In his book Four Thousand Weeks Oliver Burkeman points out how ridiculously short our average life span is. He explains how pretty much every method to manage that amount of time is bound to fail. The reason? Our lives are limited and the amount of stuff that needs to be done isn’t. Time management is premised on the false idea that if we were only efficient enough, we could reach a moment when we’ve answered every email, returned every call and completed every task. Like a mirage, the illusion of free time hovers just over the horizon, driving us forward.
Burkeman points out that our efforts at time management are little more than a futile attempt at battling our own finitude. Since we think of time as something external to us, we make every effort to “use it well,” to avoid wasting it. For writers “using time well” is a continuous battle. When progress is measured in words on the page, every use of time that doesn’t generate those words seems wasted. Going for a walk when I’m a few thousand words behind my goal feels like an unaffordable luxury. No matter how often I tell myself that the mental efforts of sorting out plots and nailing down character traits are necessary work that will result in better words on the page at a later point, the word count at the end of the week remains to true measure of progress.
My personal relationship with time is colored by my innate laziness. When I was ten, my parents had to make a decision as to my future schooling. Back then, the German education system was very stratified. After four years of elementary school, parents had to decide which track their kids should pursue, blue-collar, white-collar or university. Thankfully my parents decided that all their kids should pursue the university track. When my father spoke with my fourth grade teacher about my transfer, he was baffled, saying, “Aber da wird doch etwas verlangt.” Loosely translated, he said, “But they expect something there.”
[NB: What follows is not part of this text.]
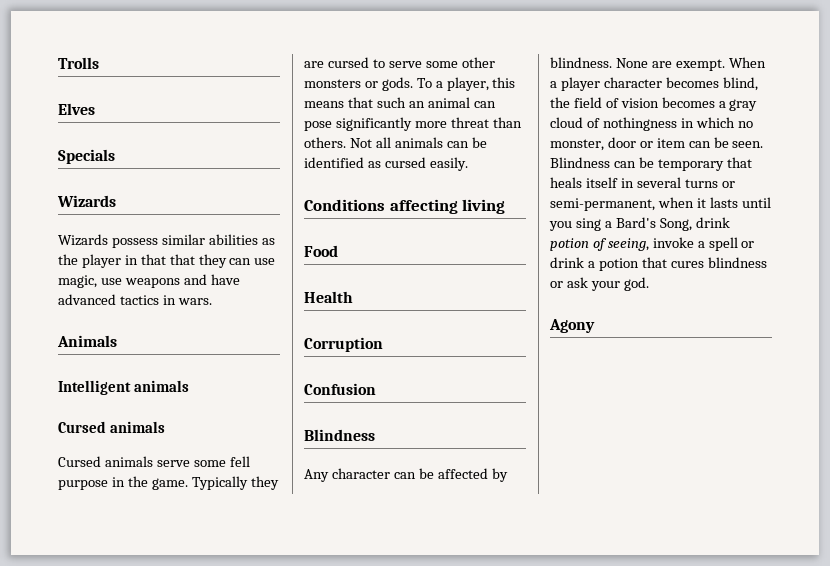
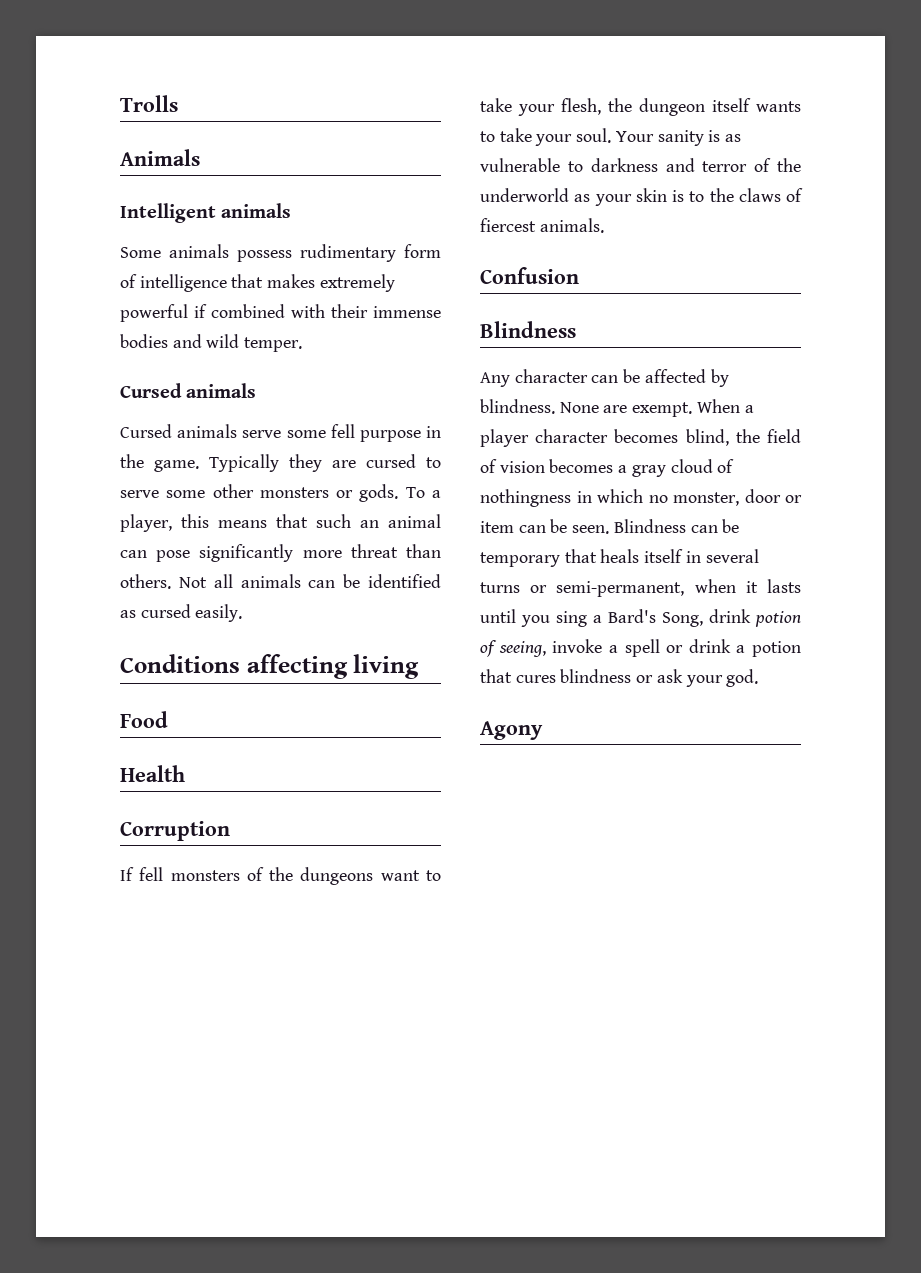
[58,103,95,115] [58,149,115,164] [57,195,116,207] [58,234,275,248] [58,254,276,268] [58,274,240,288] [58,294,212,305] [57,335,117,347] [58,380,190,395] Elves // Specials // Wizards // Wizards possess similar abilities as the player in that that they can use magic, use weapons and have advanced tactics in wars. // Animals // Intelligent animals -> [120,149,200,166] [120,203,292,223] [120,244,441,262] [120,274,395,292] [120,304,441,322] [120,334,303,352] Animals // Intelligent animals // Some animals possess rudimentary form of intelligence that makes extremely powerful if combined with their immense bodies and wild temper.
(383, 344) none -> [120,867,441,885] [480,98,801,116] [480,128,742,146] [480,158,801,172] [480,188,803,206] [480,218,604,233] // If fell monsters of the dungeons want to take your flesh, the dungeon itself wants to take your soul. Your sanity is as vulnerable to darkness and terror of the underworld as your skin is to the claws of fiercest animals.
I didn’t know about his comment until much later. By then it was somewhat of an inside joke because that teacher had seen something in me that I only became aware of much later, my desire to get by with the least amount of effort. I managed okay for a while until eleventh grade when we got different teachers and my carefully constructed tricks to avoid work failed miserably. I flunked several major subjects and had to repeat the grade.
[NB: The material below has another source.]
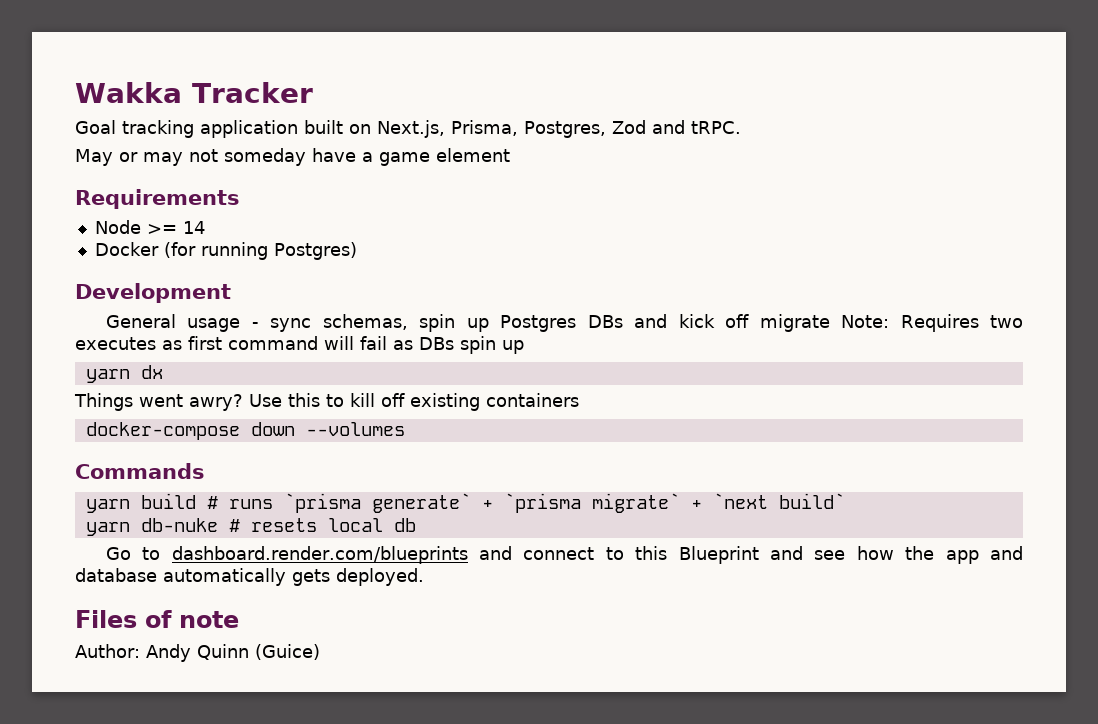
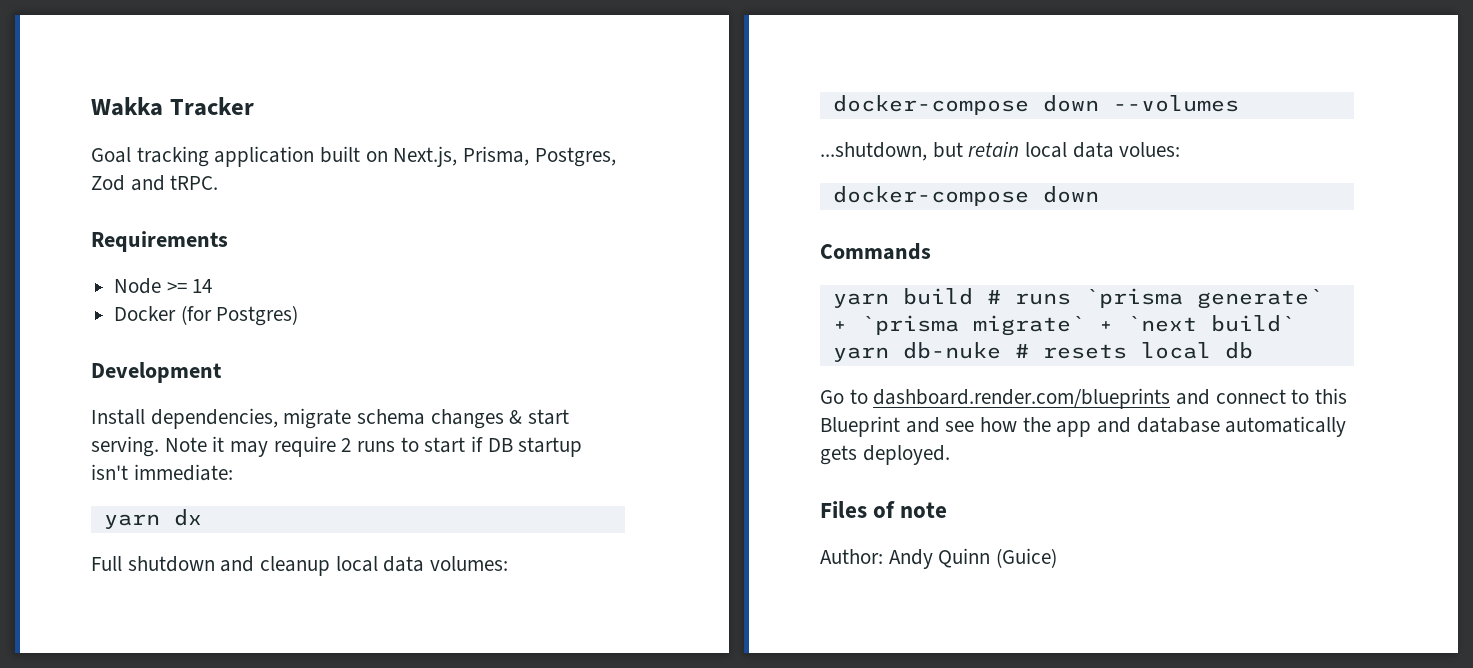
[75,148,510,166] // May or may not someday have a game element -> (219, 182) none
[200,242,268,260] running -> (212, 315) none
[105,314,1024,332] [75,336,524,354] [85,365,163,383] [74,393,579,411] [85,422,405,440] General usage - sync schemas, spin up Postgres DBs and kick off migrate Note: Requires two executes as first command will fail as DBs spin up // yarn dx // Things went awry? Use this to kill off existing containers // docker-compose down --volumes -> [91,408,570,429] [91,436,583,457] [91,464,233,481] [103,509,202,529] [91,556,509,576] [832,95,1239,115] [820,141,1181,161] [832,186,1099,206] Install dependencies, migrate schema changes & start serving. Note it may require 2 runs to start if DB startup isn't immediate: // yarn dx // Full shutdown and cleanup local data volumes: // docker-compose down --volumes // ...shutdown, but retain local data volues: // docker-compose down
Throughout my professional career, the idea that I was coasting along rather than putting in solid efforts remained a niggling thought in the back of my head. Would that article have been better if I had done more research? Would class discussion have been better if I had prepared more conscientiously rather than winging it? Would the conference paper have been better if I hadn’t waited until the last minute to cobble it together? These notions weren’t my version of the “imposter syndrome,” that I was a fraud. I knew I did my job as well as the next person. But I had a genuine sense that amazing insights were just over the horizon, attainable with more effort.
Since I began writing crime fiction, I’ve tried to change that pattern. Every weekday, my phone dings at 8:15 am to remind me that I have fifteen minutes to get by butt in the chair. On the surface it’s worked. I’ve published six novels in the past six years. They’re okay and one of them even won an award. Nevertheless, that voice is still there, telling me that I could write outstanding novels with just a bit more effort. I’m not alone in this. Patricia Highsmith wrote in her April 3, 1948, diary entry, “It [the writing] flows. Yet each day that goes by—where is the writing I wish to do? I feel it in me. Shall I be like those people without number who feel a destiny to write magnificent works one day?”
This is why Burkeman’s suggestions on how to deal with time and finitude resonated with me. He suggests that patience is a remedy for overcoming. His three principles of patience are concise: Develop a taste for having problems, embrace radical incrementalism, originality lies on the far side of unoriginality.
As I digested these suggestions, I realized that I was doing well on the second principle. Getting my butt in the chair every weekday for several hours was the kind incrementalism necessary to tackle long projects. The first one is a little problematic. I don’t like to have problems, I don’t like being called upon for this or that task or obligation. I like my problems abstract, something I can deal with in my head, I’m a writer after all.
The last principle provided the real insight. Writing outstanding fiction isn’t a matter of adding loads of effort (although effort is certainly part of the equation). Writing unoriginal crime stories is the process of approaching originality. With each novel I am adding to the foundation upon which amazing ideas may eventually emerge. Will I live long enough to see that happen? Most likely not. Besides, the universe couldn’t care less if I wrote another novel. Still, striving to meet an abstract standard I will likely fall short of achieving isn’t a good way to spend the short time I have. Instead, living what Burkeman calls “a modestly meaningful life” means embracing patience in my concrete, finite life.